Principle of Effective Demand
The principle presented in that chapter is that the aggregate demand function and the aggregate supply function intersect each other at the point of effective demand and that this point can be consistent with a state of under-employment and under-capacity utilization. In other words, employment cannot increase unless investment increases. This is the core of the principle of effective demand.
Aggregate Demand Price
Aggregate demand represents the total demand for goods and services at any given price level in a given period. Aggregate demand over the long-term equals gross domestic product (GDP) because the two metrics are calculated in the same way. The aggregate demand price at any level of employment is the amount of money which all the entrepreneurs in an economy taken together really do except that they will receive if they sell the output produced by this given amount of men. Aggregate demand is an economic measurement of the total amount of demand for all finished goods and services produced in an economy. Aggregate demand is expressed as the total amount of money exchanged for those goods and services at a specific price level and point in time.
Aggregate Supply Price
Aggregate supply price also increases and vice versa, For the sake of simplicity, let us assume that the aggregate supply price represents a proportional relationship and it may be represented in a straight line starting from the origin with 450 to the X-axis.
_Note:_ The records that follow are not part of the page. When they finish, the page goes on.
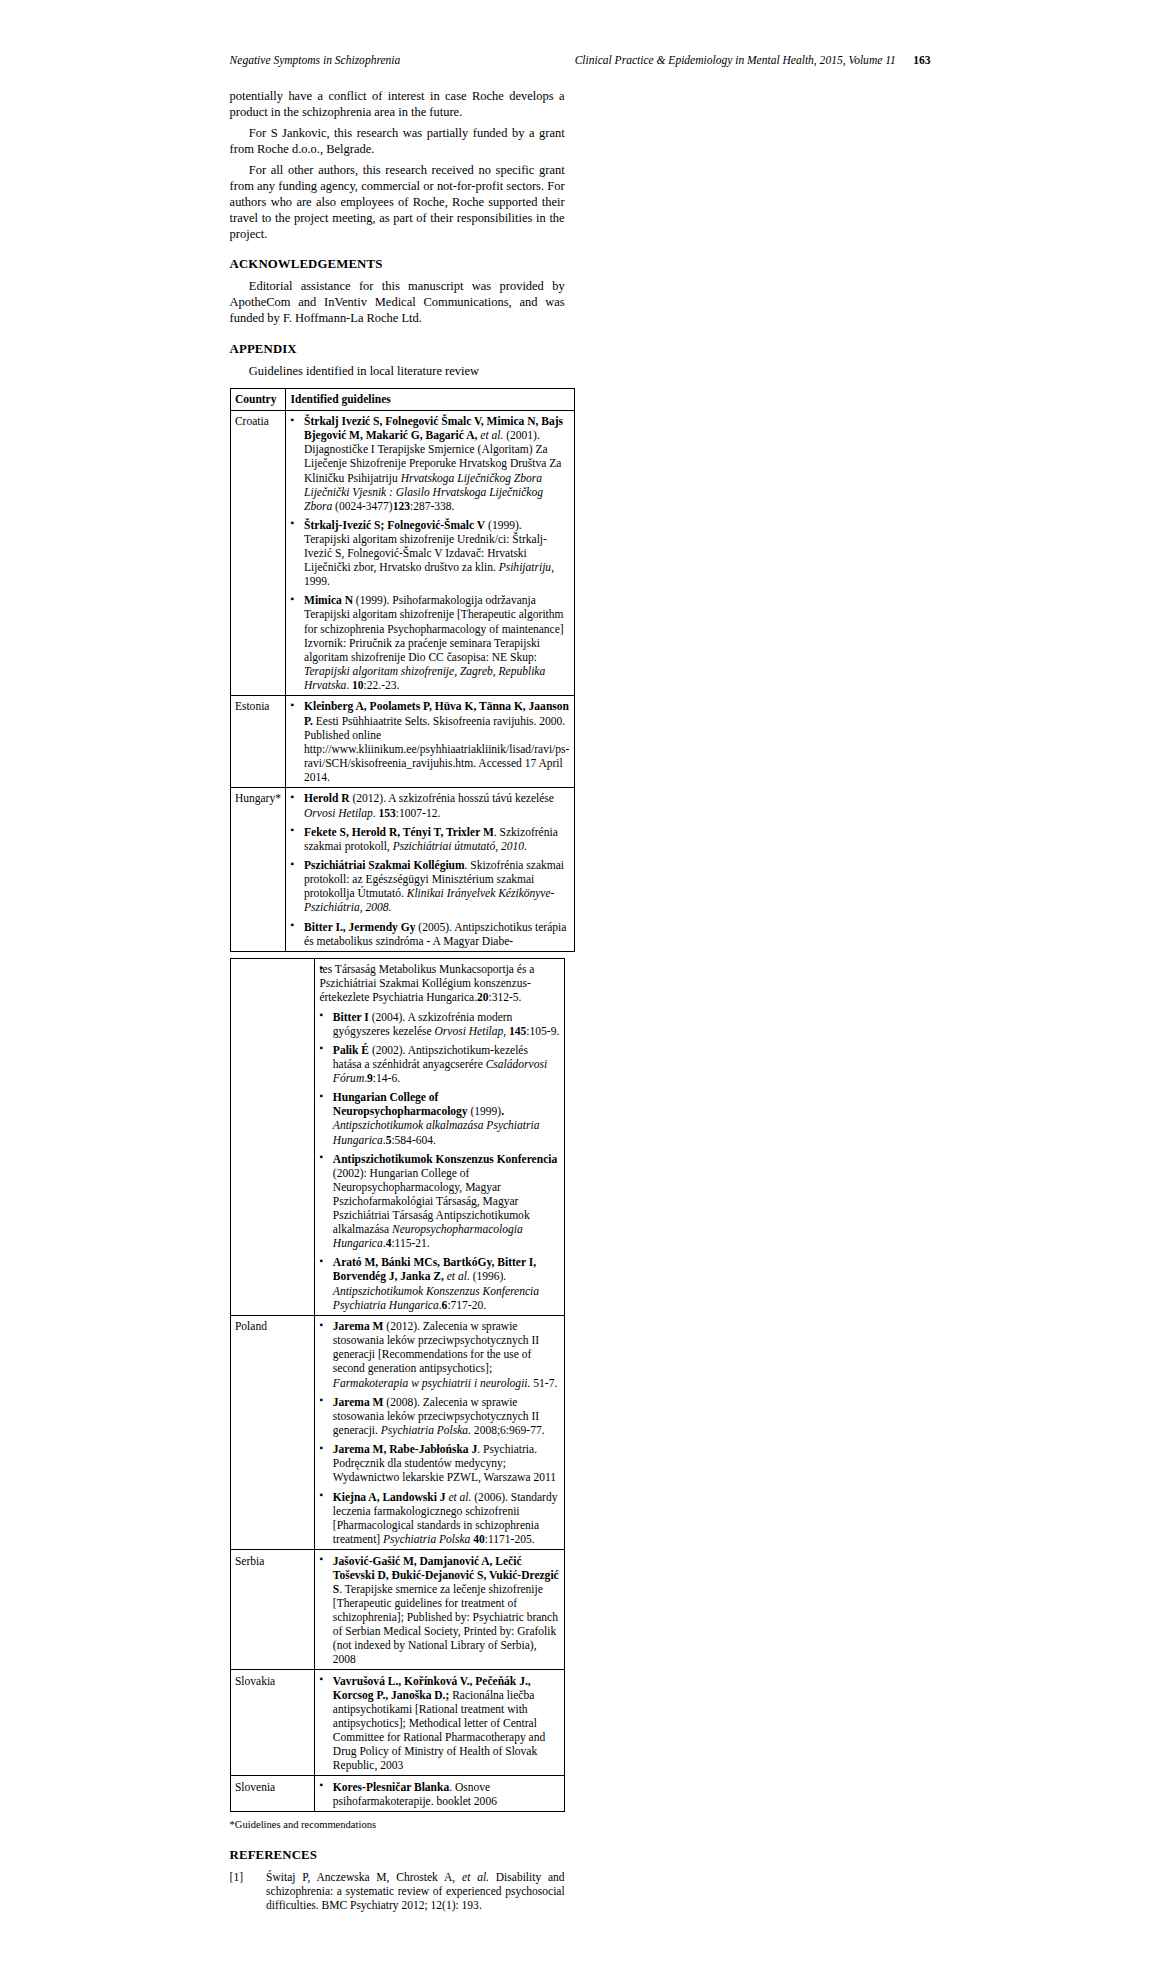Negative Symptoms in Schizophrenia
Clinical Practice & Epidemiology in Mental Health, 2015, Volume 11163
potentially have a conflict of interest in case Roche develops a product in the schizophrenia area in the future.
For S Jankovic, this research was partially funded by a grant from Roche d.o.o., Belgrade.
For all other authors, this research received no specific grant from any funding agency, commercial or not-for-profit sectors. For authors who are also employees of Roche, Roche supported their travel to the project meeting, as part of their responsibilities in the project.
ACKNOWLEDGEMENTS
Editorial assistance for this manuscript was provided by ApotheCom and InVentiv Medical Communications, and was funded by F. Hoffmann-La Roche Ltd.
APPENDIX
Guidelines identified in local literature review
| Country | Identified guidelines |
| --- | --- |
| Croatia | Štrkalj Ivezić S, Folnegović Šmalc V, Mimica N, Bajs Bjegović M, Makarić G, Bagarić A, et al. (2001). Dijagnostičke I Terapijske Smjernice (Algoritam) Za Liječenje Shizofrenije Preporuke Hrvatskog Društva Za Kliničku Psihijatriju Hrvatskoga Liječničkog Zbora Liječnički Vjesnik : Glasilo Hrvatskoga Liječničkog Zbora (0024-3477) 123 :287-338. Štrkalj-Ivezić S; Folnegović-Šmalc V (1999). Terapijski algoritam shizofrenije Urednik/ci: Štrkalj-Ivezić S, Folnegović-Šmalc V Izdavač: Hrvatski Liječnički zbor, Hrvatsko društvo za klin. Psihijatriju , 1999. Mimica N (1999). Psihofarmakologija održavanja Terapijski algoritam shizofrenije [Therapeutic algorithm for schizophrenia Psychopharmacology of maintenance] Izvornik: Priručnik za praćenje seminara Terapijski algoritam shizofrenije Dio CC časopisa: NE Skup: Terapijski algoritam shizofrenije, Zagreb, Republika Hrvatska . 10 :22.-23. |
| Estonia | Kleinberg A, Poolamets P, Hüva K, Tänna K, Jaanson P. Eesti Psühhiaatrite Selts. Skisofreenia ravijuhis. 2000. Published online http://www.kliinikum.ee/psyhhiaatriakliinik/lisad/ravi/ps-ravi/SCH/skisofreenia_ravijuhis.htm. Accessed 17 April 2014. |
| Hungary* | Herold R (2012). A szkizofrénia hosszú távú kezelése Orvosi Hetilap . 153 :1007-12. Fekete S, Herold R, Tényi T, Trixler M . Szkizofrénia szakmai protokoll, Pszichiátriai útmutató, 2010 . Pszichiátriai Szakmai Kollégium . Skizofrénia szakmai protokoll: az Egészségügyi Minisztérium szakmai protokollja Útmutató. Klinikai Irányelvek Kézikönyve-Pszichiátria, 2008. Bitter I., Jermendy Gy (2005). Antipszichotikus terápia és metabolikus szindróma - A Magyar Diabe- |
| | tes Társaság Metabolikus Munkacsoportja és a Pszichiátriai Szakmai Kollégium konszenzus-értekezlete Psychiatria Hungarica. 20 :312-5. Bitter I (2004). A szkizofrénia modern gyógyszeres kezelése Orvosi Hetilap , 145 :105-9. Palik É (2002). Antipszichotikum-kezelés hatása a szénhidrát anyagcserére Családorvosi Fórum . 9 :14-6. Hungarian College of Neuropsychopharmacology (1999) . Antipszichotikumok alkalmazása Psychiatria Hungarica . 5 :584-604. Antipszichotikumok Konszenzus Konferencia (2002): Hungarian College of Neuropsychopharmacology, Magyar Pszichofarmakológiai Társaság, Magyar Pszichiátriai Társaság Antipszichotikumok alkalmazása Neuropsychopharmacologia Hungarica . 4 :115-21. Arató M, Bánki MCs, BartkóGy, Bitter I, Borvendég J, Janka Z, et al. (1996). Antipszichotikumok Konszenzus Konferencia Psychiatria Hungarica . 6 :717-20. |
| Poland | Jarema M (2012). Zalecenia w sprawie stosowania leków przeciwpsychotycznych II generacji [Recommendations for the use of second generation antipsychotics]; Farmakoterapia w psychiatrii i neurologii. 51-7. Jarema M (2008). Zalecenia w sprawie stosowania leków przeciwpsychotycznych II generacji. Psychiatria Polska . 2008;6:969-77. Jarema M, Rabe-Jabłońska J . Psychiatria. Podręcznik dla studentów medycyny; Wydawnictwo lekarskie PZWL, Warszawa 2011 Kiejna A, Landowski J et al. (2006). Standardy leczenia farmakologicznego schizofrenii [Pharmacological standards in schizophrenia treatment] Psychiatria Polska 40 :1171-205. |
| Serbia | Jašović-Gašić M, Damjanović A, Lečić Toševski D, Đukić-Dejanović S, Vukić-Drezgić S . Terapijske smernice za lečenje shizofrenije [Therapeutic guidelines for treatment of schizophrenia]; Published by: Psychiatric branch of Serbian Medical Society, Printed by: Grafolik (not indexed by National Library of Serbia), 2008 |
| Slovakia | Vavrušová L., Kořínková V., Pečeňák J., Korcsog P., Janoška D.; Racionálna liečba antipsychotikami [Rational treatment with antipsychotics]; Methodical letter of Central Committee for Rational Pharmacotherapy and Drug Policy of Ministry of Health of Slovak Republic, 2003 |
| Slovenia | Kores-Plesničar Blanka . Osnove psihofarmakoterapije. booklet 2006 |
*Guidelines and recommendations
REFERENCES
[1] Świtaj P, Anczewska M, Chrostek A, et al. Disability and schizophrenia: a systematic review of experienced psychosocial difficulties. BMC Psychiatry 2012; 12(1): 193.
At any given level of employment of labor, the aggregate supply price is the total amount of money which all the entrepreneurs in the economy, taken together, most receive from the sale of the output produced by that given number of men if it is worthwhile employing them. Keynes’s aggregate supply price function is derived from ordinary Marshallian microeconomic supply price functions. It relates the aggregate number of workers that profit-maximizing entrepreneurs would want to hire for all possible alternative levels of expected aggregate sales proceeds.